TASK DIRECTIONS:
For each line below that holds "CrtYd", return the line as it stands.

Electronic design automation data:

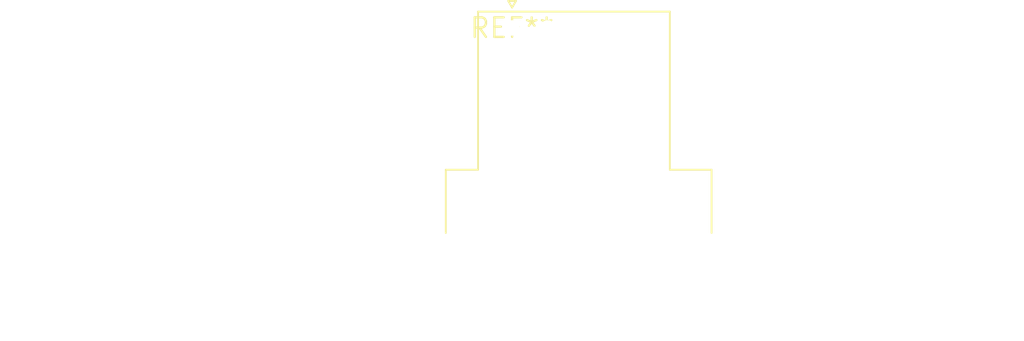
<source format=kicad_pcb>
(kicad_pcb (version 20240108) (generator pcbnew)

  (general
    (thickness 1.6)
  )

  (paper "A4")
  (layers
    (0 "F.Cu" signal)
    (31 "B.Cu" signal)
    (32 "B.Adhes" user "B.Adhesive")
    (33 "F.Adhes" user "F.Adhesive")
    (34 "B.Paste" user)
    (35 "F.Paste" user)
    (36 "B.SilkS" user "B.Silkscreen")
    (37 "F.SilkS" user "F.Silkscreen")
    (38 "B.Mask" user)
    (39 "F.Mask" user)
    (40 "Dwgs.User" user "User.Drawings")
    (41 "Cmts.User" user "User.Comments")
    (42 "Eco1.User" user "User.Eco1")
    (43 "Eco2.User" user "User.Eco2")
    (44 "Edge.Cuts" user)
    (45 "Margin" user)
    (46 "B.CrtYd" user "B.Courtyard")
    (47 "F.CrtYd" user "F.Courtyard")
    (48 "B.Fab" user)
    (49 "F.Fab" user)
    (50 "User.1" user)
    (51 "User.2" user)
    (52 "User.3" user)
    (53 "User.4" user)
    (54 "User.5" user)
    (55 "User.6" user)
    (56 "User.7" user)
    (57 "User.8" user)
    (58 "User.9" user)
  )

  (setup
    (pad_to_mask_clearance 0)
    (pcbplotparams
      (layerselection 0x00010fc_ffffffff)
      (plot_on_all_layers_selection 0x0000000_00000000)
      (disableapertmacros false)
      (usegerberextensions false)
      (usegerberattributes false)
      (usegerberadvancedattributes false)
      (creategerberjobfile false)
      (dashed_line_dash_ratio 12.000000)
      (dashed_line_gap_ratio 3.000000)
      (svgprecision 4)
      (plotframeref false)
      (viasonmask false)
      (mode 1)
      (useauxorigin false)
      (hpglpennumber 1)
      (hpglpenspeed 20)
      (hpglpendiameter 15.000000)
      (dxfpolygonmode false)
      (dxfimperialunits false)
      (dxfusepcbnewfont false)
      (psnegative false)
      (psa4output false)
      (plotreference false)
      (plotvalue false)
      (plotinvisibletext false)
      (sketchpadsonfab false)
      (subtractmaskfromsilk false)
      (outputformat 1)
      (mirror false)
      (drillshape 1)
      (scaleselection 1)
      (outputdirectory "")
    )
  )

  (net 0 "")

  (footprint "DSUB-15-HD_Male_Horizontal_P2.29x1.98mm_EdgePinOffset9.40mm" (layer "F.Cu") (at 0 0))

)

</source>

==

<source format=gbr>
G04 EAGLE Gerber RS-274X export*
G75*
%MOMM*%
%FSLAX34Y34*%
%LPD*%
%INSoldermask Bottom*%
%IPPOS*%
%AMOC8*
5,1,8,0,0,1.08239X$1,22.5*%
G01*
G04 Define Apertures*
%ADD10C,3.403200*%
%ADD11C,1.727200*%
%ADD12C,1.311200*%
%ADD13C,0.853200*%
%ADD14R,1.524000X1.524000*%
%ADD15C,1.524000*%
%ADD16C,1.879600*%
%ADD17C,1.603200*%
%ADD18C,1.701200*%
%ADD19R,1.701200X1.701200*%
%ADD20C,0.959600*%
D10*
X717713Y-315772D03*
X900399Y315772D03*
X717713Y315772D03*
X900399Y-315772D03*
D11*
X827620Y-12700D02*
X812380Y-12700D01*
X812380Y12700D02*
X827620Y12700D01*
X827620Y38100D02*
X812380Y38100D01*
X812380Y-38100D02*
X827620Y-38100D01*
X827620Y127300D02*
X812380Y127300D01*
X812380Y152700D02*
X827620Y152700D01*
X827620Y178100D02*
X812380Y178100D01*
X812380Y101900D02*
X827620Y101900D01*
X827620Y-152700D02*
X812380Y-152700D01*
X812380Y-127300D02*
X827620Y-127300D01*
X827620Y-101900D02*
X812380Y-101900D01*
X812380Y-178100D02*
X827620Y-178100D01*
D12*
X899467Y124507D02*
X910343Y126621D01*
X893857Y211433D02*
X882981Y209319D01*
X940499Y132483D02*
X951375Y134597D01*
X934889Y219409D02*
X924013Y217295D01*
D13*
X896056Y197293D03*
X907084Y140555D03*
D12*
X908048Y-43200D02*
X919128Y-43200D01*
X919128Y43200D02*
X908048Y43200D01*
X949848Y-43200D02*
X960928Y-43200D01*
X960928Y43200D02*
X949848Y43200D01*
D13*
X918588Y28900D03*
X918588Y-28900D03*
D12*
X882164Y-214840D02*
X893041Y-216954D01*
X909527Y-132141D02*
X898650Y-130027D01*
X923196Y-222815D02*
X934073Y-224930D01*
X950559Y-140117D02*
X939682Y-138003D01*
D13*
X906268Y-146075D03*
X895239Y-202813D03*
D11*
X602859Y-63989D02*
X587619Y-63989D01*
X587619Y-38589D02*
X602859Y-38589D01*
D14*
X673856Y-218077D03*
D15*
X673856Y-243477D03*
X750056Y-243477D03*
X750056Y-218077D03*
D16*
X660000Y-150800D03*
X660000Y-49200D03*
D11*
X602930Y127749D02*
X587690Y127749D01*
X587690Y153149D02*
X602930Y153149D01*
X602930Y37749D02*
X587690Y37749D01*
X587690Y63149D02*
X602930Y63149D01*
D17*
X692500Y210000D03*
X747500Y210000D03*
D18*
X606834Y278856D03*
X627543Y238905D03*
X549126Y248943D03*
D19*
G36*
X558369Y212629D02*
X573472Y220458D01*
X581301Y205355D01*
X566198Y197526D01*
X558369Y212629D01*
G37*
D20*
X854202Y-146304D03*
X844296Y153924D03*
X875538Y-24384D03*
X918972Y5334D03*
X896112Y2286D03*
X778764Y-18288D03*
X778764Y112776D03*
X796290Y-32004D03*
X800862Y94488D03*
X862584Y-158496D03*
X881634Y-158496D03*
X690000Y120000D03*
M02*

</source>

YOUR RESPONSE:
    (46 "B.CrtYd" user "B.Courtyard")
    (47 "F.CrtYd" user "F.Courtyard")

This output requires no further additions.